ConnectFourTournament.cpp

#include <iostream>
#include <stdlib.h>
#include <limits>
#include <stdint.h>
#include <sys/types.h>
#include <sys/wait.h>
#include <unistd.h>
#include <signal.h>

#define WIDTH 7
#define HEIGHT 6

uint64_t board_y = 0;
uint64_t board_r = 0;
bool is_red;
bool use_alpha_beta = true;
int col_search_order[] = {3, 2, 4, 1, 5, 0, 6};

// basic concept: shift by one, and to clear board,
// shift by two and then & to remove all but a possible 4-match
// only two shifts, two &s per direction!
bool is_win(uint64_t board)
{
    // vertical
    uint64_t y = board & (board >> 1);
    if (y & (y >> 2))
        return true;
    // horizontal
    y = board & (board >> 8);
    if (y & (y >> 2 * 8))
        return true;
    // / diagonal
    y = board & (board >> 9);
    if (y & (y >> 2 * 9))
        return true;
    // \ diagonal
    y = board & (board >> 7);
    if (y & y >> 2 * 7)
        return true;
    return false;
}

int utility(uint64_t board_r, uint64_t board_y)
{
    if (is_win(board_r))
        return 1000000;
    if (is_win(board_y))
        return -1000000;
    return 0;
}

uint64_t flip_bit(uint64_t board, int n_bit)
{
    board |= 1ULL << n_bit;
    return board;
}

int get_bit(uint64_t board, int i, int j)
{
    return !!((1ULL << ((i * 8) + j)) & board);
}

// Counts set bits by constantly clearing lowest bit
// From https://graphics.stanford.edu/~seander/bithacks.html
int number_of_set_bits(uint64_t board)
{
    unsigned int cnt;
    for (cnt = 0; board; cnt++)

■ **RECORDS**:
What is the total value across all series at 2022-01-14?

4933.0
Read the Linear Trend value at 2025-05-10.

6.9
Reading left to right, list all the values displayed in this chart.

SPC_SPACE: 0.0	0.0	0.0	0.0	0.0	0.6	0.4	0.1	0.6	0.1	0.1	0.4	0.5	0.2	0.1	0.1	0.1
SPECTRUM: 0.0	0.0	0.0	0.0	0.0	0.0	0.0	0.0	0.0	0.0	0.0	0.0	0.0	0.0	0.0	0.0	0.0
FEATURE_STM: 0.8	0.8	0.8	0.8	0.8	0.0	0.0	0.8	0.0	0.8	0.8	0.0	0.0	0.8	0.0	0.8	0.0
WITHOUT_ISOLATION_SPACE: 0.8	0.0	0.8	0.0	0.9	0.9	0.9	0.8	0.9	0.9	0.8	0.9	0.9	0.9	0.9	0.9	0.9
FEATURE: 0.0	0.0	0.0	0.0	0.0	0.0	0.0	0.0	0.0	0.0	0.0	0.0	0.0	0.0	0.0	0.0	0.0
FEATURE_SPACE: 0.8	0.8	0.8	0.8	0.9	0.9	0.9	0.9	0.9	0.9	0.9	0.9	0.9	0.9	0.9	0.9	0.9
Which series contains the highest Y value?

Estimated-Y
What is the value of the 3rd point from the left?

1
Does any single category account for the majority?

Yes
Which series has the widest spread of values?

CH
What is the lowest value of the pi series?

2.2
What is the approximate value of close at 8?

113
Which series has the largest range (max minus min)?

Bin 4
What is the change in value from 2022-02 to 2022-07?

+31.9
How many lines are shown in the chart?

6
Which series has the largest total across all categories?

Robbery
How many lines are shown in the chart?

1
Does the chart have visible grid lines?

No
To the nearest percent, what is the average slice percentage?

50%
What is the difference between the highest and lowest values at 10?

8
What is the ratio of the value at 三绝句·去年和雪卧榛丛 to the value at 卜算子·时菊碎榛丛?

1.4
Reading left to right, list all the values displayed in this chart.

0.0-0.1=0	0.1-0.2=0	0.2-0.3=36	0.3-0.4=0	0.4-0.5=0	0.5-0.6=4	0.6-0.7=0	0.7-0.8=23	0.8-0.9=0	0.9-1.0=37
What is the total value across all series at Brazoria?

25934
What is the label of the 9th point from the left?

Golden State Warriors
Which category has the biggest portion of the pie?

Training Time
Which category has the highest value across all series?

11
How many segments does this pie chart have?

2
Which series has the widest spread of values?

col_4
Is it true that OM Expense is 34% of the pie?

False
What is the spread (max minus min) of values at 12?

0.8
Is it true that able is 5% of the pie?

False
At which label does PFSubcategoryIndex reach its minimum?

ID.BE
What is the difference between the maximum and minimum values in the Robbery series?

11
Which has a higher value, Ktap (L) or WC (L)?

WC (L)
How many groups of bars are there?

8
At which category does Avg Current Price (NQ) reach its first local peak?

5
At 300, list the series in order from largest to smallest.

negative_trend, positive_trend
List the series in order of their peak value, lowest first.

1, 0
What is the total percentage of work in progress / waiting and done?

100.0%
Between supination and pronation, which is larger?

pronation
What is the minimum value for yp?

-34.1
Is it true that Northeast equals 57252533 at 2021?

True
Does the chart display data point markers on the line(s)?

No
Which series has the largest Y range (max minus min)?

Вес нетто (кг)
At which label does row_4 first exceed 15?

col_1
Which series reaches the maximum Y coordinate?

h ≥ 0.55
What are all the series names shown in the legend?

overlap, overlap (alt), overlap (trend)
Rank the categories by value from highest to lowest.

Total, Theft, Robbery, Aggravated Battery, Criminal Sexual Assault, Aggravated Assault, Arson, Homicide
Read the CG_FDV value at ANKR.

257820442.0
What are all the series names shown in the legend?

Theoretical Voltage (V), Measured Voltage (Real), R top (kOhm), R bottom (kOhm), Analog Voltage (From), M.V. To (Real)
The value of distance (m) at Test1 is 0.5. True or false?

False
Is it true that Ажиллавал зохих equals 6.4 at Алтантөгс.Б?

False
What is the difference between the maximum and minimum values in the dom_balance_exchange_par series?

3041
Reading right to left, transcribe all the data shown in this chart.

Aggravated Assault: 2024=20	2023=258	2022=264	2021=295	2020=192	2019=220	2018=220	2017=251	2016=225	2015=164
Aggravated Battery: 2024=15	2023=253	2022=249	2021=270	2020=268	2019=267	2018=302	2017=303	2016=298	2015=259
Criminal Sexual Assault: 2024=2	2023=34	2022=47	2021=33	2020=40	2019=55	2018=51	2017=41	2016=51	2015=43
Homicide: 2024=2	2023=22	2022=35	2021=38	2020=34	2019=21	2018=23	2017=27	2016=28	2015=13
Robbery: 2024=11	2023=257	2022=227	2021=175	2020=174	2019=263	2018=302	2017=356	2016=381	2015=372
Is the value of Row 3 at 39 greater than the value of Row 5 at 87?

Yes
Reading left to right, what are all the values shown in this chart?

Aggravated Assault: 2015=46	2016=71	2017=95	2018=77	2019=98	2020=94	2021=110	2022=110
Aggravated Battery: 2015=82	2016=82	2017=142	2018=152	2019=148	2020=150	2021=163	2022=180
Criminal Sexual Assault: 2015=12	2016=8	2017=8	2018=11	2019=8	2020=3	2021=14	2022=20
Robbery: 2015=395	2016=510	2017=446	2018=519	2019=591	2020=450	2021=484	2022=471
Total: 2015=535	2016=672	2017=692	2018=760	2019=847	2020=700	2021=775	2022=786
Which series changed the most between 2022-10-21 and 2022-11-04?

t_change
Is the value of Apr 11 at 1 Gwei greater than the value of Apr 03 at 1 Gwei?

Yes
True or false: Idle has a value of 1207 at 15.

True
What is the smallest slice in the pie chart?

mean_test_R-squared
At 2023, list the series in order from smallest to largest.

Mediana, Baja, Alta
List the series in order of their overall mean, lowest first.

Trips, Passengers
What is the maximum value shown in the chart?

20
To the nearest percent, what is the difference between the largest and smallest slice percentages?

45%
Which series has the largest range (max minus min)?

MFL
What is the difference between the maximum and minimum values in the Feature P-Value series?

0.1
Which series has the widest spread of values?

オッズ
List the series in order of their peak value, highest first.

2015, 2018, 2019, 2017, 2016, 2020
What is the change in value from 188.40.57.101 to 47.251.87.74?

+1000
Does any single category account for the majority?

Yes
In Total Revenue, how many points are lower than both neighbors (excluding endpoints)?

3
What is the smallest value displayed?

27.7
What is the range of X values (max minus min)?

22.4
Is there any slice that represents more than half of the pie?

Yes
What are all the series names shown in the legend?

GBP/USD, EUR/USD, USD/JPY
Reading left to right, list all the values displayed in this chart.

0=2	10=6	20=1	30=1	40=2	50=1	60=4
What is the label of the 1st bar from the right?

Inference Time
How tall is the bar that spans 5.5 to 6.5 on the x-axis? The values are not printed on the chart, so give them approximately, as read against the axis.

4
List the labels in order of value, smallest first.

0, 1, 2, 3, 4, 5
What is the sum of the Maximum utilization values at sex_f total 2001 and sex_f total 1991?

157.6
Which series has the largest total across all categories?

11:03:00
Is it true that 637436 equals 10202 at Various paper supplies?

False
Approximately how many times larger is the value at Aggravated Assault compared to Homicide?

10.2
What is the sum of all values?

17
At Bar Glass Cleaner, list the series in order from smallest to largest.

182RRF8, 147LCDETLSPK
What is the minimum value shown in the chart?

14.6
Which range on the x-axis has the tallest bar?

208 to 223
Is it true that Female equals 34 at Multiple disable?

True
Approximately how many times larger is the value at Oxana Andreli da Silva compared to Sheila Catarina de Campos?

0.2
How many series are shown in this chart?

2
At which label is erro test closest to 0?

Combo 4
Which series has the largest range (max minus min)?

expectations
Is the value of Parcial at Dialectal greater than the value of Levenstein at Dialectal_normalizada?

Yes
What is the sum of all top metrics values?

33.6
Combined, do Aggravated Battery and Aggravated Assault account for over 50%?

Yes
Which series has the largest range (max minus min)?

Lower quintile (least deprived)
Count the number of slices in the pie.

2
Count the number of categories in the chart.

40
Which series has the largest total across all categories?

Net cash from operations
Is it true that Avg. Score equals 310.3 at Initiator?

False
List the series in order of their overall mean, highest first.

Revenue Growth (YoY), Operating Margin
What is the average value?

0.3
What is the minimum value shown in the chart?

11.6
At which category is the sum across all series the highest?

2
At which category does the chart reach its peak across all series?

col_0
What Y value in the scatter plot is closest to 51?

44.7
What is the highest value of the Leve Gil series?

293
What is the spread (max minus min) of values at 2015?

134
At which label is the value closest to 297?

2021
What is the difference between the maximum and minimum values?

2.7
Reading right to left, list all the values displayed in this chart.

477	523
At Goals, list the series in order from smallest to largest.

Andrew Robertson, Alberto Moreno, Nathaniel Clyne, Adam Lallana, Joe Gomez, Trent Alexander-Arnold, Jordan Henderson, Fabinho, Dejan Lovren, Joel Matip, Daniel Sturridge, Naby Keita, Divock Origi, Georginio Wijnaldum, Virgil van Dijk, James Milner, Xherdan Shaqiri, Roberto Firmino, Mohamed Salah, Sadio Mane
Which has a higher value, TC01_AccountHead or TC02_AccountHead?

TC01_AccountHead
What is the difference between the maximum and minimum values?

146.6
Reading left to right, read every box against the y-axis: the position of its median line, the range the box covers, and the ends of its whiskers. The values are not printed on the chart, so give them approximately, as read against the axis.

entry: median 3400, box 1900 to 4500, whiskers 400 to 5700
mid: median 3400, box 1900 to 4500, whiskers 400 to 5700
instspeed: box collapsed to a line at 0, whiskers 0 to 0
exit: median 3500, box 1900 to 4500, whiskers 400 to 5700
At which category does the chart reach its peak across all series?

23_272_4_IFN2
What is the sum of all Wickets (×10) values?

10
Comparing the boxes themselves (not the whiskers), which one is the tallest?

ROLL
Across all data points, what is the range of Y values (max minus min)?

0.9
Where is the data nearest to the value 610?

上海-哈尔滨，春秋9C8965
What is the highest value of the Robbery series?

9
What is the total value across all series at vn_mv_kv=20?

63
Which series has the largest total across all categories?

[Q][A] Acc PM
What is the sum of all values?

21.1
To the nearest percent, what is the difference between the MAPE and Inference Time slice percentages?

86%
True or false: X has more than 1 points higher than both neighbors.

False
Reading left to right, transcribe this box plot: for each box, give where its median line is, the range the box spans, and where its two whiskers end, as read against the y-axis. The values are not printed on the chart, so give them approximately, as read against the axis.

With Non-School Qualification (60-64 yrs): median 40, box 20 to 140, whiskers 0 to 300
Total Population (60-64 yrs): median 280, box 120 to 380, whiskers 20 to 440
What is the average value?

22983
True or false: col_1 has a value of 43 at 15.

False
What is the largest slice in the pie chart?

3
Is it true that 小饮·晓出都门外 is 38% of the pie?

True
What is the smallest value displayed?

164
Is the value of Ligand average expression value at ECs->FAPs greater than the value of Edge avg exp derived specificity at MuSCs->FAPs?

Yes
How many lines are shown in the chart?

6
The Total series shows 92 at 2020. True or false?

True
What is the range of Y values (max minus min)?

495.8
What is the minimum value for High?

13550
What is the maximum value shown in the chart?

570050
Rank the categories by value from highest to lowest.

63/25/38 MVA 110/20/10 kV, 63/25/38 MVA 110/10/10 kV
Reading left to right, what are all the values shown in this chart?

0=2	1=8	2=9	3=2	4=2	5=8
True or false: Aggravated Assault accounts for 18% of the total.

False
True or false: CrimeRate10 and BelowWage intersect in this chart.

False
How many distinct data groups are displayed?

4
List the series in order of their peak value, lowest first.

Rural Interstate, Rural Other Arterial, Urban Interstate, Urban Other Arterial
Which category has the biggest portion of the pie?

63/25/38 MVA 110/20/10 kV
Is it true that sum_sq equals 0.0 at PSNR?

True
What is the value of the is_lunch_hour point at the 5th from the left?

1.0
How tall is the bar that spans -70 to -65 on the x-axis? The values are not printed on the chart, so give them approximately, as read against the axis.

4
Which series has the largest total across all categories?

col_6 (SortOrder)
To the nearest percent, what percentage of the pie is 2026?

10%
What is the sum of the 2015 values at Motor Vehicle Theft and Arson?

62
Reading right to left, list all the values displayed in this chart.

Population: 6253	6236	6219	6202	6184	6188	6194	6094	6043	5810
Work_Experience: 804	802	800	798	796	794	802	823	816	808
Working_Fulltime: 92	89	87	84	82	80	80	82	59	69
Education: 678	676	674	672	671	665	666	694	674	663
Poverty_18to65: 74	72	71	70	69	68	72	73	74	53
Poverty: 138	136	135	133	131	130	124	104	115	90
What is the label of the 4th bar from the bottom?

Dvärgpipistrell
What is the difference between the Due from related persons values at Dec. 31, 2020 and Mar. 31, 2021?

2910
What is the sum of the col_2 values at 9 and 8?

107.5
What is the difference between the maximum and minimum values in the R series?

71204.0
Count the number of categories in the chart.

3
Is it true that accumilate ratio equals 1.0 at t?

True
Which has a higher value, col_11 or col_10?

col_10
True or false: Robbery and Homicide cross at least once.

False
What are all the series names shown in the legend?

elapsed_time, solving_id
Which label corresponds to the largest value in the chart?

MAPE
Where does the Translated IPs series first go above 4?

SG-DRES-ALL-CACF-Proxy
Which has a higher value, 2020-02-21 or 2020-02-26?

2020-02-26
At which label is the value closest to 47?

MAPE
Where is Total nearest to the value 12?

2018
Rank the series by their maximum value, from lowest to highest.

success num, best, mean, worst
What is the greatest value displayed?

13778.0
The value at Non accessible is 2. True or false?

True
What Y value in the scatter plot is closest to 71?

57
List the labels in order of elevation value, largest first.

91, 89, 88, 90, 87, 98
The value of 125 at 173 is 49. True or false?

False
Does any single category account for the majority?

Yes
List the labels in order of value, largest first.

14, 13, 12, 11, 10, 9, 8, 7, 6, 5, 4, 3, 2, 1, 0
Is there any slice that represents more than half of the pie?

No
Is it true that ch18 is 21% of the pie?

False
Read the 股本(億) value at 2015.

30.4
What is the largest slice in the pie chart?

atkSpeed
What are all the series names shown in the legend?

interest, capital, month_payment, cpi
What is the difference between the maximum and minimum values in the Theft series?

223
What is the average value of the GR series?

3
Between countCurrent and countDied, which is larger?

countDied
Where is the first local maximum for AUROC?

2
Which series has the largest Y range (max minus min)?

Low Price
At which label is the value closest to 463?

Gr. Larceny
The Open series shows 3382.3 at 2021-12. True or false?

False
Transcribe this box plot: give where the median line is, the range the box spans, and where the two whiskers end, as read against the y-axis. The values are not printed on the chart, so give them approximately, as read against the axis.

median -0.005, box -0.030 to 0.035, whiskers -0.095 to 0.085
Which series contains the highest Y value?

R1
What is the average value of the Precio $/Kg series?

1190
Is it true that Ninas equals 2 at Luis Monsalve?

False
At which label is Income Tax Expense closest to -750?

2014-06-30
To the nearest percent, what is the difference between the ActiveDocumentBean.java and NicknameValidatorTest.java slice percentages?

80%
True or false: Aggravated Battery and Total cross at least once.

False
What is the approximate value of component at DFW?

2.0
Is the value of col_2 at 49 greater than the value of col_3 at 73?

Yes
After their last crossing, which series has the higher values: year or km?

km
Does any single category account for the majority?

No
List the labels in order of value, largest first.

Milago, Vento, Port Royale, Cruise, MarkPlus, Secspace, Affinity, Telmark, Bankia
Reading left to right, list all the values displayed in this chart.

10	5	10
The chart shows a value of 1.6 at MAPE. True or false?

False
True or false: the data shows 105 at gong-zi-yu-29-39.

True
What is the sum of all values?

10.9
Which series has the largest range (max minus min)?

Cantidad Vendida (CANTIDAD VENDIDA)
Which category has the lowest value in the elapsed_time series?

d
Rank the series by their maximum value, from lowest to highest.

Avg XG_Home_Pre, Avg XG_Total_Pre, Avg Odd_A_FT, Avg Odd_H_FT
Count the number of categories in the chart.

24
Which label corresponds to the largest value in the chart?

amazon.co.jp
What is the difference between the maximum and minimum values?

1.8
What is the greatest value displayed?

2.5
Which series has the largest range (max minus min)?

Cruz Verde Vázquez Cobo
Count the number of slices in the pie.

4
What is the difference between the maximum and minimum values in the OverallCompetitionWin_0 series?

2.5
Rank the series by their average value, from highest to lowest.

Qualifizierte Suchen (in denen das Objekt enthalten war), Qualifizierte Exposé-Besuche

■ **WORK ORDER**:
Continue the C++ Connect Four tournament code from the point where it stops.

■ **RESPONSE TO THE EXERCISE**:
    {
        board &= board - 1; // clear the least significant bit set
    }
    return cnt;
}

// counts num in a row that can be converted to 4-a-row
// we want the most convertible possibilities at once, so we don't double count
// empty spaces
int num_in_a_row(uint64_t board, uint64_t opp_board)
{
    unsigned int num_of_rows = 0;
    // Horizontal
    int hoz_cache[HEIGHT][WIDTH] = {0};
    for (int i = 0; i < HEIGHT; i++)
    {
        for (int j = 0; j < WIDTH; j++)
        {
            if (hoz_cache[i][j])
                continue;
            unsigned int cnt = 0;
            int adder = 0;
            while (get_bit(board, i, j + adder) && j + adder < WIDTH)
            {
                hoz_cache[i][j + adder] = 1;
                cnt++;
                adder++;
            }
            // only care about 2-3 in a rows.
            if (cnt < 1)
                continue;
            int mod = cnt;
            while (!get_bit(opp_board, i, j + adder) && j + adder < WIDTH)
            {
                if (hoz_cache[i][j + adder])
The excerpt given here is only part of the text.